=== Texto de lectura ===

Así escribía el joven Ryū Murakami (no, no es el Murakami hegemónico) de 24 años en su primera novela Azul casi transparente de 1976. Influenciado por los soldados americanos y las bases militares estadounidenses de su Sasebo natal en Nagasaki, Murakami constituyó una ruptura crucial en la literatura japonesa de la década de los 70. No me malinterpretéis, ya hubo otros que hablaron sobre sexo y drogas en la tradición literaria japonesa, pero es Murakami el único autor al que se le podría considerar beatnik, y sus novelas, comparables a las de los yanquis, escritas por una mano de impulso lujurioso, casi animal, que consiguen dejar las costuras humanas al descubierto.

Primera portada de la editorial Anagrama para Azul casi transparente (2006)

Junichirō Tanizaki habla en su breve ensayo El Elogio de la sombra (1933) sobre la estética japonesa; una estética de contrastes, de oscuridades intencionadas y de sensualidad descubierta, al contrario que la occidental, pulida, brillante y definida. Si la estética literaria se pudiera comparar con cómo la luz se posa sobre un cuerpo, la japonesa se asemejaría a la luz de las velas, inestables sobre la piel, dejando escondidos algunos recovecos y realzando otros terrenos a la vez. La occidental sería una luz de interrogatorio, blanca y potente que deja al descubierto todos y cada uno de los poros de la piel, una luz pornográfica, en la que no tiene cabida la imaginación. Fue Ryū Murakami (de nuevo, no el Murakami hegemónico) quien rompió con este canon. Al igual que las novelas de la generación beat, la obra de Murakami no esconde nada, ni teme mostrar los fetiches, los miedos, las pasiones y los secretos más íntimos de sus personajes, por muy depravados y violentos que estos sean. La luz azul de Murakami lo aplana todo, igualando los placeres del sexo, la droga, la comida y la música.

=== Material proporcionado ===

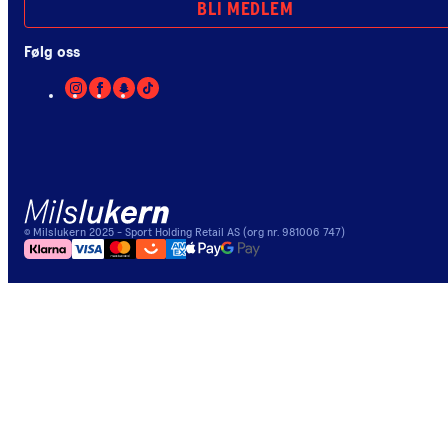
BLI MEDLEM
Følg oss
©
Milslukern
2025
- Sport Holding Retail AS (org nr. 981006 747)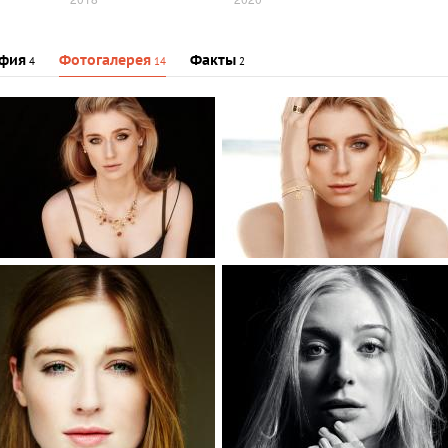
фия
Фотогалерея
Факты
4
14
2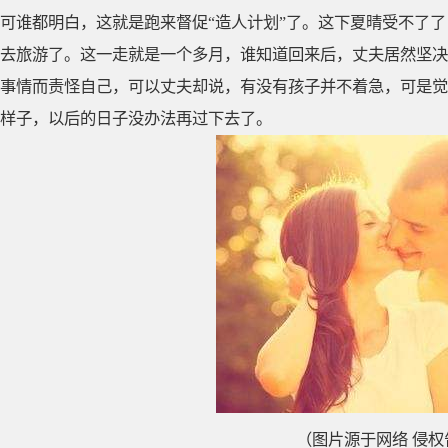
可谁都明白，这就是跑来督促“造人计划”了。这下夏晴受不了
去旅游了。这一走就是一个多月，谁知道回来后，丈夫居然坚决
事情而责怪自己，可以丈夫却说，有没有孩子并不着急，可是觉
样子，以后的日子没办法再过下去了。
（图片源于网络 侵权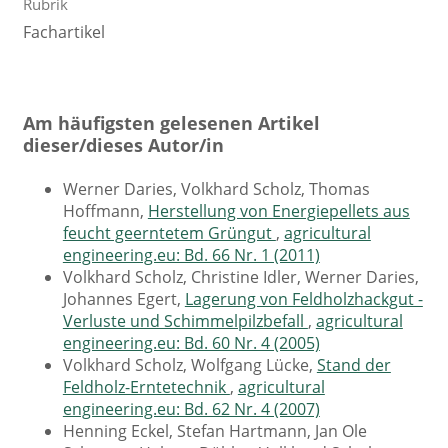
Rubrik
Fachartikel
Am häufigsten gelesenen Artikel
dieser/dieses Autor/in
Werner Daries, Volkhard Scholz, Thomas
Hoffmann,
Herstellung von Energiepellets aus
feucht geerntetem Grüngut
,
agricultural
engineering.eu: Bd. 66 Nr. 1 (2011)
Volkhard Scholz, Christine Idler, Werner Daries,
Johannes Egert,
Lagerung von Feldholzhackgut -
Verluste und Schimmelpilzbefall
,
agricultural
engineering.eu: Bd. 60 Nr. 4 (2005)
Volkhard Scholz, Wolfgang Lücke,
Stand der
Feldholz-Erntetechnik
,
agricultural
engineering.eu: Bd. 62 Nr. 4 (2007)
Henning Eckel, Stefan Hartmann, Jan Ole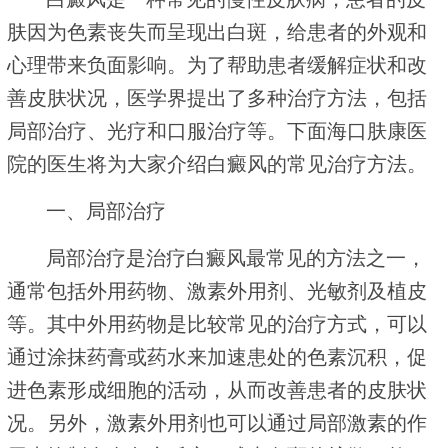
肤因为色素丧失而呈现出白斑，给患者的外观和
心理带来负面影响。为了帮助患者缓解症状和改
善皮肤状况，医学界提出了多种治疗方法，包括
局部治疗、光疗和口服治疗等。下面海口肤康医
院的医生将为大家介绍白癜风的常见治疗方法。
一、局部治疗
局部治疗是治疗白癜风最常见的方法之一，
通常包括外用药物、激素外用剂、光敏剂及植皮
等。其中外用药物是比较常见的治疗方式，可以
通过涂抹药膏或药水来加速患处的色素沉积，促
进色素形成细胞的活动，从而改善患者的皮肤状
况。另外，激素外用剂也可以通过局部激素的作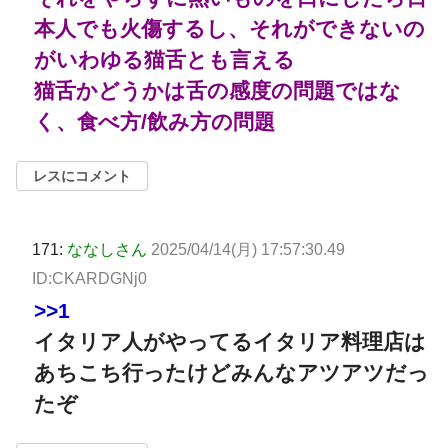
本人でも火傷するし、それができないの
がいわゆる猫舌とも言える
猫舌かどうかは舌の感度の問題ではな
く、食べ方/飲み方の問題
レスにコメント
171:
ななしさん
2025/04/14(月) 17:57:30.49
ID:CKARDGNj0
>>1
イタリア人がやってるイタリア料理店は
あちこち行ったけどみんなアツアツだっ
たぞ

===
=== Material proporcionado ===

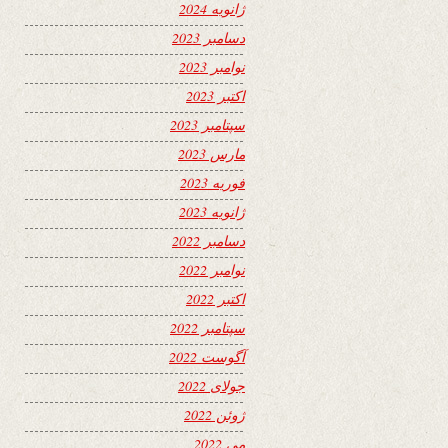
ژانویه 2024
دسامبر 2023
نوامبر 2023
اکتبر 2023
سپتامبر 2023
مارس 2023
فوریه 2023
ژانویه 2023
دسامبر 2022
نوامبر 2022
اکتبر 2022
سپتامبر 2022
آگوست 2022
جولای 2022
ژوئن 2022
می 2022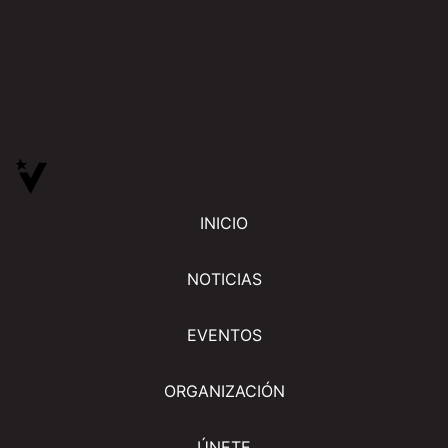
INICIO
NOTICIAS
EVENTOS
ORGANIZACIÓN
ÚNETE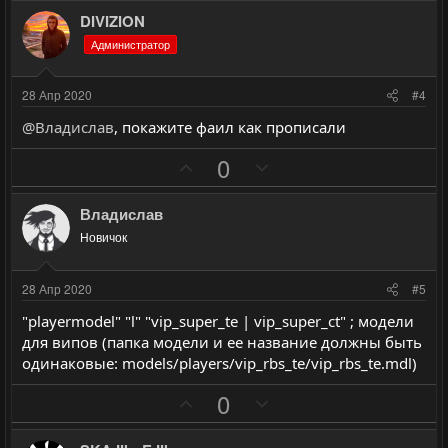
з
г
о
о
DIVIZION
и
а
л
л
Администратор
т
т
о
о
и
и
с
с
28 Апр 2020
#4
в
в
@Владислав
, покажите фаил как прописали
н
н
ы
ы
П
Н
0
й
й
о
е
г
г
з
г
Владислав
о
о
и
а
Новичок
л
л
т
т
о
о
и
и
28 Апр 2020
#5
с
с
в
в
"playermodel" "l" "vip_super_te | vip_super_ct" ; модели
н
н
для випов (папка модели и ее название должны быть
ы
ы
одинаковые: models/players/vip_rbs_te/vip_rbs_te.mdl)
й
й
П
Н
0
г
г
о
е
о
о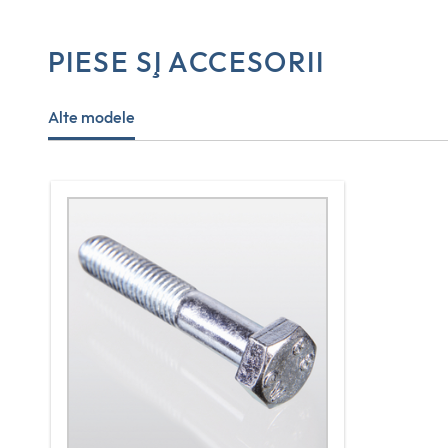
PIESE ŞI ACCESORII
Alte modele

===
=== Material proporcionado ===

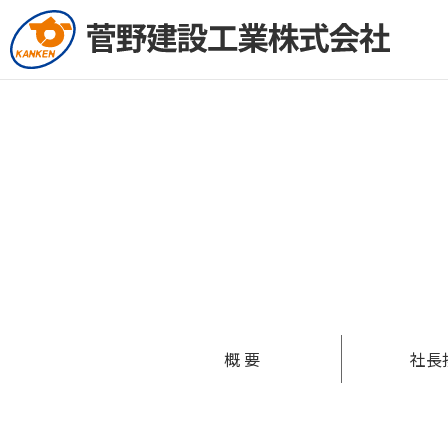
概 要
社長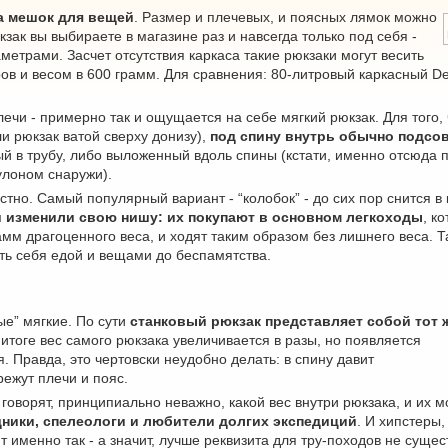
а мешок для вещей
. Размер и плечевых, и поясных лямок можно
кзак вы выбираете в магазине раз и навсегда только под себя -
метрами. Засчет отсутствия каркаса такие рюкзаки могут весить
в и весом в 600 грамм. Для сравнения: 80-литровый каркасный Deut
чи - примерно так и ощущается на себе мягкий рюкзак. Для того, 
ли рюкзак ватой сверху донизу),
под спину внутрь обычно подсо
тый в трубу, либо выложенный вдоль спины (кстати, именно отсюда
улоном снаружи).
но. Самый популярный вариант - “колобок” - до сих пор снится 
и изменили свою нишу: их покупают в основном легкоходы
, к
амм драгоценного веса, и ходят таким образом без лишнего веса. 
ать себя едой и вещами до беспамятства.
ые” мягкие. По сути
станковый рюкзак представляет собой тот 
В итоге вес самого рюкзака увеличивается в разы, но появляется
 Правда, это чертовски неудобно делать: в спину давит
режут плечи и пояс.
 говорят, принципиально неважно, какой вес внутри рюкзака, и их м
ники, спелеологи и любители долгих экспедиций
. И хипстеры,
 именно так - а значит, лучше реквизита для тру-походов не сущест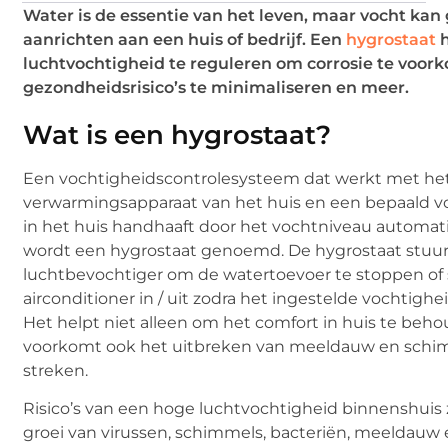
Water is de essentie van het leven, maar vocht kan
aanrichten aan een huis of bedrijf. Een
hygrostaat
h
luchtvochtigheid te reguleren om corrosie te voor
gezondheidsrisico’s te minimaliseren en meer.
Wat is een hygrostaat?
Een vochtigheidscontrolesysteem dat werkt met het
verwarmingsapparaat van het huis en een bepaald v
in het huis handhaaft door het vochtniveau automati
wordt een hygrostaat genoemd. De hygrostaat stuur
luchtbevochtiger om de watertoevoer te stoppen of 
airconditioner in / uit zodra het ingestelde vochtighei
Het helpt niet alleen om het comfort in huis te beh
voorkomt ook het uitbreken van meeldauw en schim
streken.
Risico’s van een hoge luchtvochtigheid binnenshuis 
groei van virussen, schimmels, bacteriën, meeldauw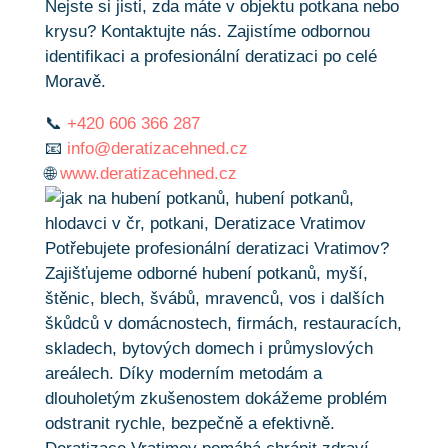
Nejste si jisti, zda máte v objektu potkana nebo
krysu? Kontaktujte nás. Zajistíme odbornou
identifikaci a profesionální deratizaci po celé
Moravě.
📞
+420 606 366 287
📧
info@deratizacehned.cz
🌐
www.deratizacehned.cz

===

_Tarea asignada_.
Transcribe literalmente el fragmento del texto sobre Ryū Murakami que va desde "Así escribía el" hasta "casi transparente (2006)".

_Resultado del ejercicio_.
Así escribía el joven Ryū Murakami (no, no es el Murakami hegemónico) de 24 años en su primera novela Azul casi transparente de 1976. Influenciado por los soldados americanos y las bases militares estadounidenses de su Sasebo natal en Nagasaki, Murakami constituyó una ruptura crucial en la literatura japonesa de la década de los 70. No me malinterpretéis, ya hubo otros que hablaron sobre sexo y drogas en la tradición literaria japonesa, pero es Murakami el único autor al que se le podría considerar beatnik, y sus novelas, comparables a las de los yanquis, escritas por una mano de impulso lujurioso, casi animal, que consiguen dejar las costuras humanas al descubierto.

Primera portada de la editorial Anagrama para Azul casi transparente (2006)